As importações de calçados no Brasil não param de crescer ano após ano (veja números na tabela ao lado). Em 2024, as importações alcançaram 35,8 milhões de pares e US$ 477,72 milhões, incrementos de 26,3% e 7,9%, respectivamente, ante 2023, segundo dados divulgados pela Abicalçados.

As principais origens das importações seguiram sendo os países asiáticos Vietnã, China e Indonésia, que responderam por mais de 80% dos calçados que entraram no Brasil ao longo de 2024. No acumulado do ano passado, as importações de calçados vietnamitas somaram 11,9 milhões de pares e US$ 224 milhões, altas tanto em volume (25%) quanto em receita (5,2%) em relação a 2023.

Em 2024, as importações de calçados da China somaram 9,8 milhões de pares e US$ 40,2 milhões, alta de 4% em volume e queda de 16% em receita em relação a 2023. O preço médio ficou em US$ 4,06, queda de 19% ante 2023, um indicativo de preços artificialmente abaixo dos praticados no mercado (dumping).

No acumulado do ano passado, as importações da Indonésia registraram 6,8 milhões de pares e US$ 110,26 milhões, altas tanto em pares (52%) quanto em receita (26%) em relação a 2023.

Além do aumento das importações, que tiram espaço dos calçados brasileiros nas prateleiras das lojas, preocupam a Abicalçados os novos entrantes no mercado das importações. Em 2024, apareceram players asiáticos como Camboja, Índia, Mianmar e Bangladesh, que juntos exportaram para o Brasil mais de 2,5 milhões de pares, 56% mais do que em 2023. “Existe uma mudança na produção intra-Ásia em busca de menores custos com mão de obra. E, no caso das exportações para o Brasil, também para driblar a tarifa de antidumping aplicada contra o calçado chinês (hoje em US$ 10,22 por par, além da tarifa de importação de 35%)”, explica o presidente-executivo da Abicalçados, Haroldo Ferreira.

Exportações em 2024

Em 2024, as exportações brasileiras de calçados somaram 97,45 milhões de pares e US$ 976 milhões, quedas tanto em volume (-17,7%) quanto em receita (-16,4%) em relação a 2023, conforme a Abicalçados.

O principal destino dos embarques brasileiros ao longo de 2024 foi os Estados Unidos, para onde foram embarcados 10,28 milhões de pares por US$ 216,3 milhões, quedas tanto em volume (-3,3%) quanto em receita (-4,8%) em relação a 2023. Na sequência, aparecem a Argentina (12,6 milhões de pares e US$ 201,54 milhões, quedas de 10,5% e 10%, respectivamente) e Paraguai (8,34 milhões de pares e US$ 42,7 milhões, quedas de 20,6% e 13,5%, respectivamente).

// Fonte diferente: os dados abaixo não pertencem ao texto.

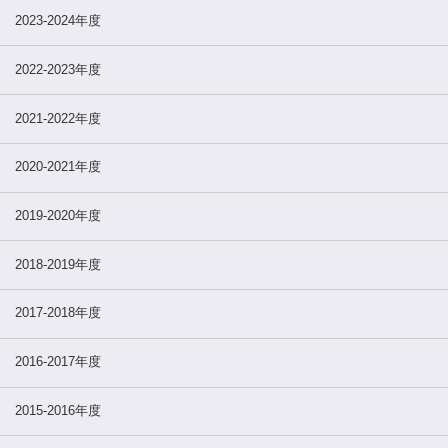
2023-2024年度
2022-2023年度
2021-2022年度
2020-2021年度
2019-2020年度
2018-2019年度
2017-2018年度
2016-2017年度
2015-2016年度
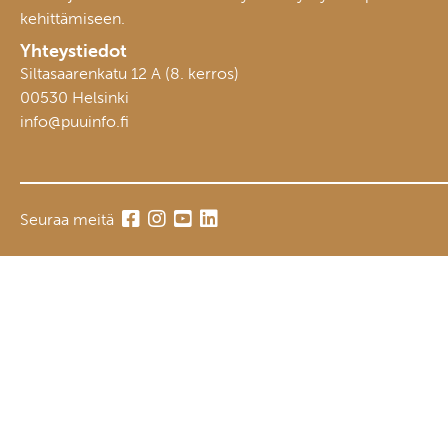
kehittämiseen.
Yhteystiedot
Siltasaarenkatu 12 A (8. kerros)
00530 Helsinki
info@puuinfo.fi
Seuraa meitä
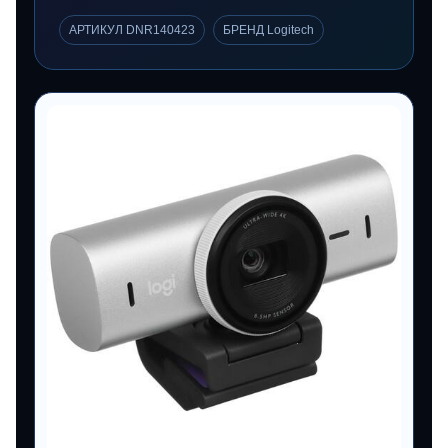
АРТИКУЛ DNR140423
БРЕНД Logitech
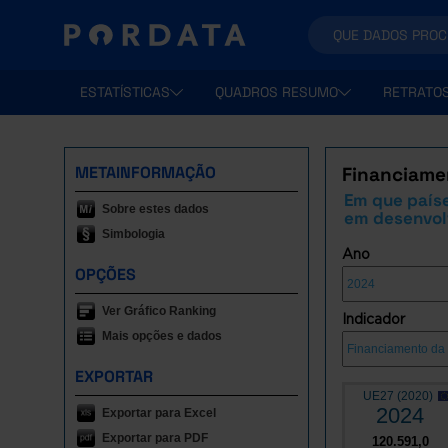
ESTATÍSTICAS
QUADROS RESUMO
RETRATO
METAINFORMAÇÃO
Financiame
Em que paíse
Sobre estes dados
em desenvo
Simbologia
Ano
OPÇÕES
Ver Gráfico Ranking
Indicador
Mais opções e dados
EXPORTAR
UE27 (2020)
2024
Exportar para Excel
Exportar para PDF
120.591,0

2025: importação e exportação no trimestre

O ano 2025 começa de forma positiva na exportação de calçados brasileiros. De acordo com a Abicalçados, no primeiro trimestre deste ano foram embarcados 31,55 milhões de pares, que resultaram em US$ 269,8 milhões, altas de 14,1% e de 6,5%, respectivamente, ante o mesmo período de 2024.

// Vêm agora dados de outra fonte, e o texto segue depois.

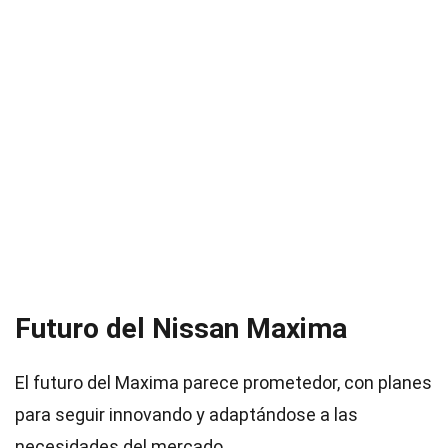
Futuro del Nissan Maxima
El futuro del Maxima parece prometedor, con planes
para seguir innovando y adaptándose a las
necesidades del mercado.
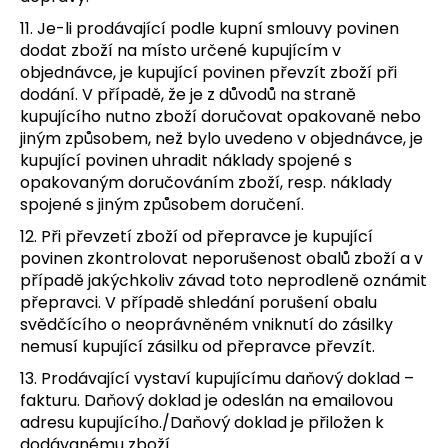
11. Je-li prodávající podle kupní smlouvy povinen
dodat zboží na místo určené kupujícím v
objednávce, je kupující povinen převzít zboží při
dodání. V případě, že je z důvodů na straně
kupujícího nutno zboží doručovat opakovaně nebo
jiným způsobem, než bylo uvedeno v objednávce, je
kupující povinen uhradit náklady spojené s
opakovaným doručováním zboží, resp. náklady
spojené s jiným způsobem doručení.
12. Při převzetí zboží od přepravce je kupující
povinen zkontrolovat neporušenost obalů zboží a v
případě jakýchkoliv závad toto neprodleně oznámit
přepravci. V případě shledání porušení obalu
svědčícího o neoprávněném vniknutí do zásilky
nemusí kupující zásilku od přepravce převzít.
13. Prodávající vystaví kupujícímu daňový doklad –
fakturu. Daňový doklad je odeslán na emailovou
adresu kupujícího./Daňový doklad je přiložen k
dodávanému zboží.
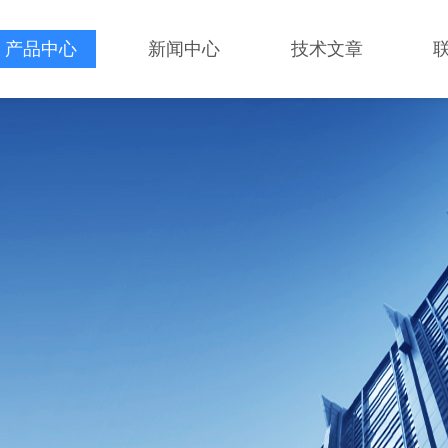
产品中心
新闻中心
技术文章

A Argentina ultrapassou os Estados Unidos como o principal destino do calçado brasileiro no exterior. No período, os argentinos importaram 3,58 milhões de pares brasileiros por US$ 60,88 milhões, altas de 79,5% e de 47,4%, respectivamente, na comparação com o mesmo período do ano passado. No trimestre, os estadunidenses importaram 2,93 milhões de pares brasileiros por US$ 54,7 milhões, incrementos de 10,2% e de 0,3%, respectivamente, no comparativo com o mesmo intervalo de 2024.

Já com relação à importação, os números preocupam. No primeiro trimestre de 2025 entraram no Brasil 12,9 milhões de pares por US$ 142,33 milhões, incrementos tanto em volume (25,1%) quanto em receita (13,4%) em relação a igual intervalo de 2024. Nesse mesmo período, as importações de calçados da China somaram 5,2 milhões de pares, 18% mais do que no intervalo correspondente de 2024.